En 2012 publicaba que algunos estudios provenientes de alguna prestigiosa universidad americana, que comentaba que en la década de los años 20 y más, habría más escritores que lectores. La puesta en marcha de las redes sociales, el auge de los textos cortos y la necesidad de alimentar al Gran Hermano provocarían un enorme auge de literatura en cualquiera de sus ámbitos.

Sólo en 2022, y sólo en España, se publicaron más libros que el año anterior. La facturación subió por encima de los 2.700 millones de euros, sin contar los libros independientes que salieron a la luz dentro del fenómeno de la autoedición. Los libros en digital tan sólo representaron el 30% y su negocio apenas rondó el 5% del total facturado. Pero apenas un porcentaje muy bajo de escritores puede permitirse vivir de los derechos de autor.

Indudablemente las librerías están llenas y la vida media de un libro en ellas no pasa de un mes. Hoy día apenas unos pocos rondan los 100.000 ejemplares vendidos y, escasamente, algunos otros pasan de dicha cifra. Si un novelista vende entre 1.000 y 3.000 ejemplares de una novela, sabe que la editorial le editará la próxima, pero con los royalties apenas comerá. No digamos el ensayo, que apenas llega de media a los 1.000 ejemplares, siendo las excepciones aquellos que en un momento dado se apoyan en redes sociales, realizando en las mismas un trabajo ímprobo, que en muchas ocasiones no resulta remunerado satisfactoriamente.

“Sin embargo, el fenómeno editorial está en auge”, te cuentan algunos popes de la edición, cuidando más sus intereses que los del autor, quizá por la existencia de un campesinado literario que sólo desea ver publicado su libro. Escritores que hacen bulto, a los que cada vez más se explota desde diversos entramados editoriales donde se habla de edición compartida, coedición, curso para mejorar la escritura, etc., cuando en realidad tan sólo es, en muchas ocasiones, una desafortunada estafa.

Sin hablar por otra parte de los contratos de derechos de autor, donde cada vez más se buscan las artimañas los editores, incluidas las grandes editoriales, para no pagar los derechos de autor como es debido. Algún día quizá deberían salir a la luz algunos de esos contratos que se ofrecen de una manera vergonzosa con el propósito de engañar a quien honradamente ha escrito un texto que más o menos intenta sacar a la luz.

En mi caso soy un campesino, ya sin ánimos e ínfulas de prestigio, con más de 14 títulos publicados y otras que saldrán, tengo claro cuál es mi modesto nicho.
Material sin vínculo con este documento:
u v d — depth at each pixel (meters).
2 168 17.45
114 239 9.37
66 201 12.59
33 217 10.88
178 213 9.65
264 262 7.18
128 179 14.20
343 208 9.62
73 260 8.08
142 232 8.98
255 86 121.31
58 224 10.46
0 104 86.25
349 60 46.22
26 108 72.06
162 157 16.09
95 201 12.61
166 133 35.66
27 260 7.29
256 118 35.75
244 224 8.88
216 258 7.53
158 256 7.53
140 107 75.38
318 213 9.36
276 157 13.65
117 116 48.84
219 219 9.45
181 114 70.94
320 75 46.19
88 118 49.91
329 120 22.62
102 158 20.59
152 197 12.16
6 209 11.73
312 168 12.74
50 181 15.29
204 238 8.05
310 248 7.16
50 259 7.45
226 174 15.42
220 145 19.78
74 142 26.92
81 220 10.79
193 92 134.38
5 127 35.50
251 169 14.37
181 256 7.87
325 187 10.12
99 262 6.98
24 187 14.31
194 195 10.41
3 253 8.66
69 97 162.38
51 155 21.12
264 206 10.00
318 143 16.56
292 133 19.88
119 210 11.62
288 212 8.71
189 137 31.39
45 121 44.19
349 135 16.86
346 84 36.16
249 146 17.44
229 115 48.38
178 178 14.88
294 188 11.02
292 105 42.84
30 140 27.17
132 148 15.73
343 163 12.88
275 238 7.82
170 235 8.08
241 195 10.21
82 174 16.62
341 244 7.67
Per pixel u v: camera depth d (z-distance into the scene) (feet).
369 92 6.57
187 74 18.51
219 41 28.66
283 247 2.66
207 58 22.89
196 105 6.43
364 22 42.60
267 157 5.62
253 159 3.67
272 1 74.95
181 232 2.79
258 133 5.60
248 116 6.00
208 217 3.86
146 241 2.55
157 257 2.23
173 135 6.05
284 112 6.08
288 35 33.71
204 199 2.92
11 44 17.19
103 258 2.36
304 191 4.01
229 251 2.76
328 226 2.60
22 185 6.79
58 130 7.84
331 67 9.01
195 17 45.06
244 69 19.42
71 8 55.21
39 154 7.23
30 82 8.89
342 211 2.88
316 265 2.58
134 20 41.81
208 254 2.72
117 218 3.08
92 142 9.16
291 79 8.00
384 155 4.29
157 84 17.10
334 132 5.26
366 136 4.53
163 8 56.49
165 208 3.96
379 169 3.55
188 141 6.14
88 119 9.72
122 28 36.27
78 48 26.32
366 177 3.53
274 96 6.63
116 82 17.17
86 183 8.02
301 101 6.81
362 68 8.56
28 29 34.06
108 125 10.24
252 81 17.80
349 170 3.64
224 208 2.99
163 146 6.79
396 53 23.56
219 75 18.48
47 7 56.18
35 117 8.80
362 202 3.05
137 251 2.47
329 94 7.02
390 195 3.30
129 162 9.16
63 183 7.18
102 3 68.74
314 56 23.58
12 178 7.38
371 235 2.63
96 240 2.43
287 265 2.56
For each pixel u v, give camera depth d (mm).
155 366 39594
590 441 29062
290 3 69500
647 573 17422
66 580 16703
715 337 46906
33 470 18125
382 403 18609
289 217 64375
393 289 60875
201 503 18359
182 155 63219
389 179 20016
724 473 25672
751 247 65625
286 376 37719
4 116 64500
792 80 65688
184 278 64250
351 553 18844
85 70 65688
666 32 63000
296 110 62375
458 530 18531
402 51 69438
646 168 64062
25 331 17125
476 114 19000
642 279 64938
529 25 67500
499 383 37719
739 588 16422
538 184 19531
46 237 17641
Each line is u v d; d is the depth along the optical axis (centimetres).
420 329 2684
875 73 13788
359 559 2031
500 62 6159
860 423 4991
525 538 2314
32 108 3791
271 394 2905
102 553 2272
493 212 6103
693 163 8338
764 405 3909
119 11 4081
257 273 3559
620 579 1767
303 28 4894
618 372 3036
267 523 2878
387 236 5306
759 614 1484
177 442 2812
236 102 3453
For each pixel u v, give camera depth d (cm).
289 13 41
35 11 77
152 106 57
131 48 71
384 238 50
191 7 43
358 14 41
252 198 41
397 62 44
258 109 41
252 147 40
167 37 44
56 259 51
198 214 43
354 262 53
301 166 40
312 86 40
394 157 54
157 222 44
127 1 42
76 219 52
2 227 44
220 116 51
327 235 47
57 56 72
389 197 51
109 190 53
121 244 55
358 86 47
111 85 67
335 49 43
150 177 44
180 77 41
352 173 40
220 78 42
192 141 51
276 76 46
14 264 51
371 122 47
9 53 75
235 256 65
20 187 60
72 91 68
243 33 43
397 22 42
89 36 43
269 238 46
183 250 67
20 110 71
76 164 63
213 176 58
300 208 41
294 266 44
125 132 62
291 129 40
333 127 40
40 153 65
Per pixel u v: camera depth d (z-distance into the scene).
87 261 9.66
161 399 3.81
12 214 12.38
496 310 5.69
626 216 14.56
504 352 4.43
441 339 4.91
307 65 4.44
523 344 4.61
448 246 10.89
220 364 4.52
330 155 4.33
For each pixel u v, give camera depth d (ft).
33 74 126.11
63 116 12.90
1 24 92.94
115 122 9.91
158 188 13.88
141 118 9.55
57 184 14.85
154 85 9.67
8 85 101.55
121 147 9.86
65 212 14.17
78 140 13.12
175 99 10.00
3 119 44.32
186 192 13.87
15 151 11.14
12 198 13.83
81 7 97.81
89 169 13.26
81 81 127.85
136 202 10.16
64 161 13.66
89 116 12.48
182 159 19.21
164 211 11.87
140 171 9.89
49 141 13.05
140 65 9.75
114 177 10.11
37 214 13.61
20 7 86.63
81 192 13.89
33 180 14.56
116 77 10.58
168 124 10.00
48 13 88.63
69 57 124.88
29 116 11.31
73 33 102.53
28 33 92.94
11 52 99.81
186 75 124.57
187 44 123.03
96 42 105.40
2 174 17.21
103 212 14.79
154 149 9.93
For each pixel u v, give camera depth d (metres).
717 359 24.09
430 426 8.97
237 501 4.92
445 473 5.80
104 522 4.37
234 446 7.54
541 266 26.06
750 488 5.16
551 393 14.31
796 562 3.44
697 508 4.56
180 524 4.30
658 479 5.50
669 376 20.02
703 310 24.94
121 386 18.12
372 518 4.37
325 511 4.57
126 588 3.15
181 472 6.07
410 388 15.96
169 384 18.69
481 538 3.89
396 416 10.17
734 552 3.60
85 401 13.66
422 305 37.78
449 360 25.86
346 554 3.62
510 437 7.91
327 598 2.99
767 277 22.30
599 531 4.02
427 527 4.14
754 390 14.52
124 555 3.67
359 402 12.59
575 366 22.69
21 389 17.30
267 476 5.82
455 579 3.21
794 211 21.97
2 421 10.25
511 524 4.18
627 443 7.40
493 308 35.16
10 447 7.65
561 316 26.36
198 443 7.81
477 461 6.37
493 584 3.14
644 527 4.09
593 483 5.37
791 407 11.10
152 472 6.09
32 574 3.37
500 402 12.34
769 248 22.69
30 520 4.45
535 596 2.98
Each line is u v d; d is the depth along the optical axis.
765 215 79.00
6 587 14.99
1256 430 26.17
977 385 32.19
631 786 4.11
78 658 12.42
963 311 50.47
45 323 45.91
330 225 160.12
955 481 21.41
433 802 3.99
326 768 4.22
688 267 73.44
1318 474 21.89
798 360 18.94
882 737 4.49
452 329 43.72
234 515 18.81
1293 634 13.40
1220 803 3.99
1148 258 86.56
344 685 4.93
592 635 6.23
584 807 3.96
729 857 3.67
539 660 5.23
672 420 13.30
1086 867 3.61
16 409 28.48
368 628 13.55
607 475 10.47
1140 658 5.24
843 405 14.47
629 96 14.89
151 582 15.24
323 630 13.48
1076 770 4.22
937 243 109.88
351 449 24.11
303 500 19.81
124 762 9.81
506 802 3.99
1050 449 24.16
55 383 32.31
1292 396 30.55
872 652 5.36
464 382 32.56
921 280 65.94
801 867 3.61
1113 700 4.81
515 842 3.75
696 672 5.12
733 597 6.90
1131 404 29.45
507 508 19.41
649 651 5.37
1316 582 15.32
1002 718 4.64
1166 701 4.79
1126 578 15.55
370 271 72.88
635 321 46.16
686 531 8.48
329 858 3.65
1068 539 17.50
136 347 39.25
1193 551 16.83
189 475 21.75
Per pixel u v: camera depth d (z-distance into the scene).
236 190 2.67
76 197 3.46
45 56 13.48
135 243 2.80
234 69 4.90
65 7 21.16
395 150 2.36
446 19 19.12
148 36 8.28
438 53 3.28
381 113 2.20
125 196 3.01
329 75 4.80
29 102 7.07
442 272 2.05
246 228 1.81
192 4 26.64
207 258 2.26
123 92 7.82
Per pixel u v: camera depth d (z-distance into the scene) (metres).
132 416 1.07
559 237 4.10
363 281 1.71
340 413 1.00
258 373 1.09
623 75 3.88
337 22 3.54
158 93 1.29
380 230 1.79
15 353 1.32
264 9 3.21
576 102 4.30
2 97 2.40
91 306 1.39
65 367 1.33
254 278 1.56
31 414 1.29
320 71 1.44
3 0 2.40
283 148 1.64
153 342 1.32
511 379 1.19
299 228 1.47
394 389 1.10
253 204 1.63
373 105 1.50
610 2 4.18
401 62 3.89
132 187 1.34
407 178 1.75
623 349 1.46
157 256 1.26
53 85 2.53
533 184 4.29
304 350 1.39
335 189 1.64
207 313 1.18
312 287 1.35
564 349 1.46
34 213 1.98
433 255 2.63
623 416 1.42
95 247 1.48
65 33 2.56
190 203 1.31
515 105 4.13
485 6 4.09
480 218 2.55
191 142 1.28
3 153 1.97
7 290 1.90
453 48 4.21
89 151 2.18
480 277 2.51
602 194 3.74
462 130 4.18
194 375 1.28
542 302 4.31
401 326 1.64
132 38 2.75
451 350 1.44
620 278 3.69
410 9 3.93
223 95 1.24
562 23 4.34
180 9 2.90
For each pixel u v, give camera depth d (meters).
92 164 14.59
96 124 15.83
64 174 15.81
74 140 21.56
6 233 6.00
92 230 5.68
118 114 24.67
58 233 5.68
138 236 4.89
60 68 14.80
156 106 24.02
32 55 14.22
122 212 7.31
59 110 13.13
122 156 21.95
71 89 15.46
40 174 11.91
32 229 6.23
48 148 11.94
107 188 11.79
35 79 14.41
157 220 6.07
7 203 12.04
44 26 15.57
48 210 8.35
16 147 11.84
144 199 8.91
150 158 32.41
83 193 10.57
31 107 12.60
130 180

Por lo tanto, he aceptado que seré un campesino literario toda la vida. Pero me entristece enormemente ver como muchos escritores noveles siembran de palabras las hojas en blanco, con el propósito de alcanzar el olimpo de las estanterías, sin que les merme el exiguo capital del que disponen y se van llevando chasco tras chasco cuando se enredan, los enredan, en fraudulentas transacciones económicas donde les prometen el “oro” que al final tan sólo se queda en plomo.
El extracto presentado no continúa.